In this series of articles, I present some Python features that cause the execution time to be extended and some popular workarounds to make your code run faster.
In the first part, I explain why Python is slower than low-level languages such as C or C++ and other high-level languages like Java or C#. Let’s dive into the Python compilation and execution process details to understand that. It is important to remember that such processes can differ for the Python language depending on its implementation. Being ‘interpreted’ or ‘compiled’ isn’t a language characteristic at all: it’s about the language implementation. In various Python implementations, the same chunk of code can be executed differently. This article focuses on the program execution based on the most popular Python implementation in the C language – CPython.

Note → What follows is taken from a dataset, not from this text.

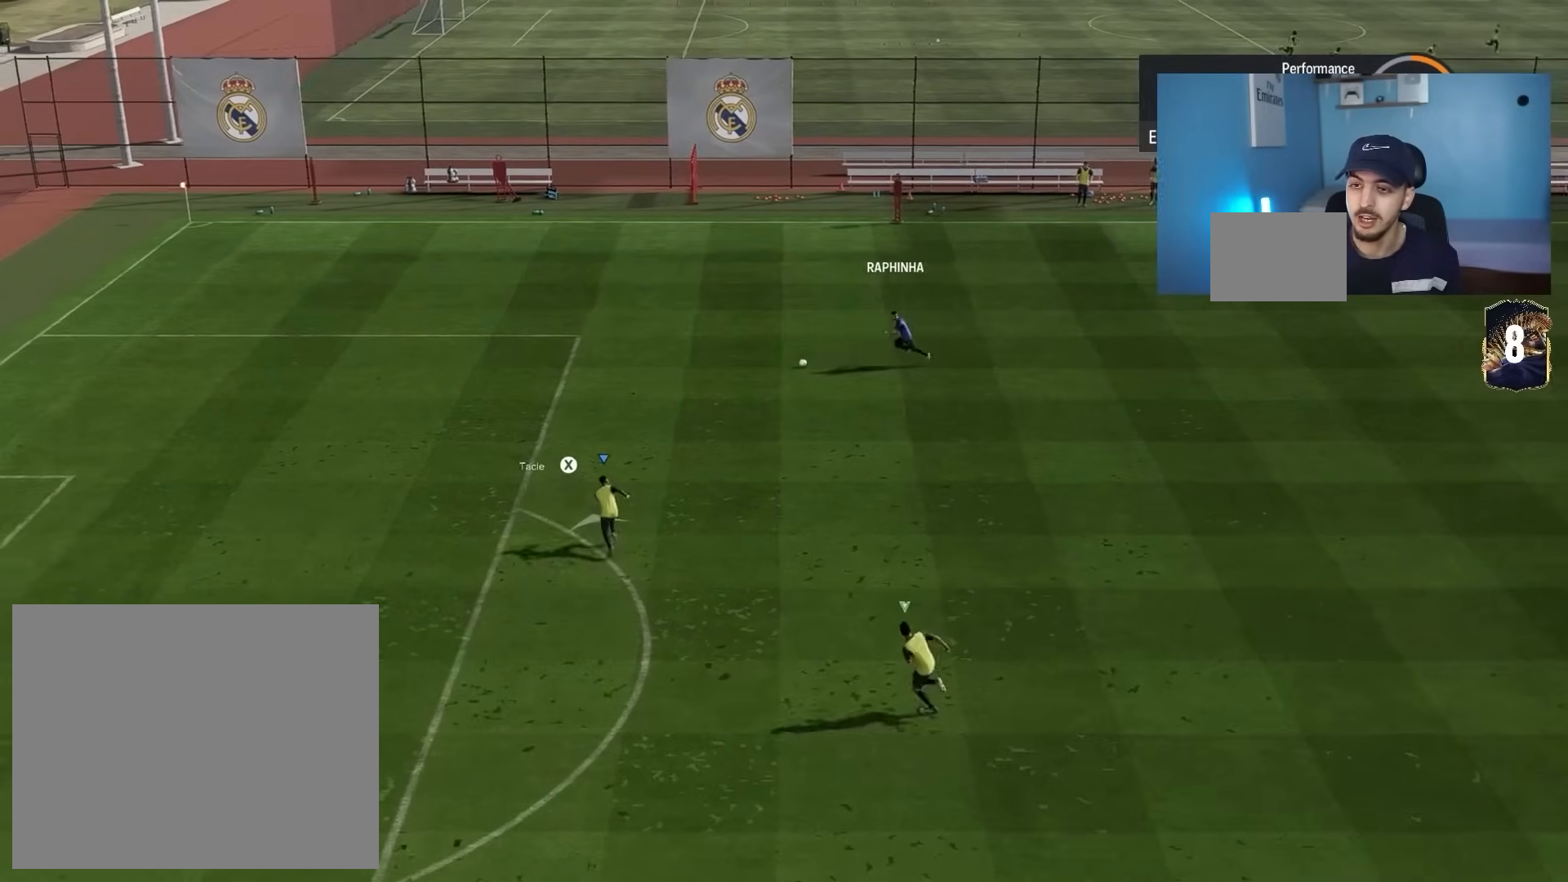
{"buttons": ["R1", "R2"], "left_stick": "up-left", "right_stick": "center", "events": []}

Python is dynamic by design.
In Python, the interpreter implicitly compiles a source code into the bytecode when you run a .py file. This differs from C or Java languages, where you must first run the compiler to compile the code explicitly (and this difference is why people commonly call Python an interpreted language). The Python bytecode consists of much simpler instructions executed one after the other by the Python Virtual Machine (PVM) software, not the CPU itself. The virtual machine can execute bytecode on any platform that allows PVM to run – translate the bytecode into machine code executed directly by a specific CPU.
Why is Python bytecode execution slow? Python is a general-purpose, high-level, and DYNAMIC language by design. Dynamic means that you can change almost everything during runtime. You can declare an x variable and assign an int to it, and later on, you can override that value with a string. Or it is possible to replace the methods on objects at runtime. Consequently, Python Virtual Machine cannot introduce many optimizations to the bytecode execution as the language is dynamic, and it needs to check types correctness at all times (this involves testing whether an object has the demanded attribute defined) and allocate the memory accordingly.
Such features make optimization extremely challenging compared to statically-typed languages like Java or C#. For these languages, the types of variables stay intact, and all types can be checked at compilation time (only once), not runtime (every execution). As a result, further optimizations are possible because their nature is more static, and more information can be assumed.
Python has the Global Interpreter Lock (GIL)
In CPython, each CPU core has a separate GIL instance preventing from running more than one thread simultaneously. It means that multithreading becomes useless in certain situations for Python programs.
It is crucial to understand that modern CPUs usually have more than one core – a physical component of your processor., e.g., four cores. In this case, there will be four GILs running separately with distinct interpreters. Nevertheless, within one core, the GIL causes the execution of precisely one thread, which can be a bottleneck in many situations. All threads ‘running’ on the same interpreter need to wait for the actual running thread to dispose of the GIL.
Why has such a concept been introduced to Python? The answer is memory safety. Each object created in Python has a reference counter, the number of variables that point to this exact place in memory. As this count reaches zero, the memory occupied by the object is released.
Multiple threads share the same memory, particularly the same reference counters. Enabling them to run in parallel may lead to a race condition, where two or more threads would try to change the reference count value of a specific variable. Such situations may result in memory leaks or releasing the memory for a variable still used.
Is Python the worst?
Nowadays, we can add more hardware in many situations to make the computations run faster. On the other hand, the time spent on coding is way more costly. As a result, it is better to use Python, which is more coding friendly than C, which can perform better but needs a considerable time overhead for developers. Python syntax is simplified compared to C or C++, and even Java, making Python easier to learn and use, but offers fewer tools to deal with different problems hiding them from the developers and handling them for us.
To sum up, the design decisions made for the Python language result in speed limitations, which can be hard to mitigate in some scenarios. However, some crucial performance parts of applications can be written in other, more efficient programming languages.
The dynamic nature of Python, the GIL existence, and the overall simplicity tremendously affect its efficiency. Nevertheless, its popularity and ease of coding are substantial benefits that, in many situations, can trump the inconveniences previously mentioned.
In the following articles, we will discuss how to deal with speeding up the Python code, especially for the NumPy library.